DATA FOR THIS TASK:
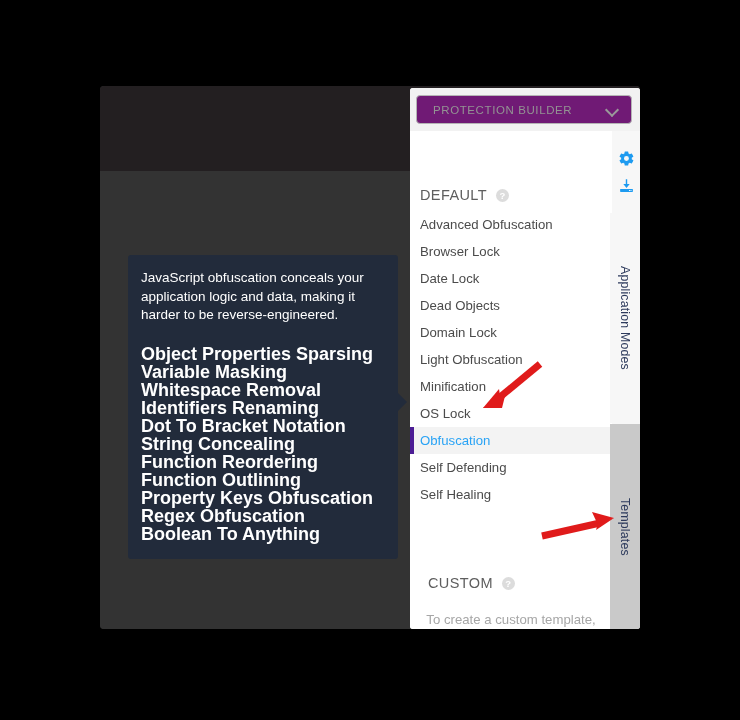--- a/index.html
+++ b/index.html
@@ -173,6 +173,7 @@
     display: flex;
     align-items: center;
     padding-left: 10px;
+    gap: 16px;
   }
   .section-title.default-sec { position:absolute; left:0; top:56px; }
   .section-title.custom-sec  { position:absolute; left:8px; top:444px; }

WRITTEN TASK:
When you output the listing, reproduce it exactly but drop its pictures.

EXERCISE ANSWER:
--- a/index.html
+++ b/index.html
@@ -173,6 +173,7 @@
     display: flex;
     align-items: center;
     padding-left: 10px;
+    gap: 16px;
   }
   .section-title.default-sec { position:absolute; left:0; top:56px; }
   .section-title.custom-sec  { position:absolute; left:8px; top:444px; }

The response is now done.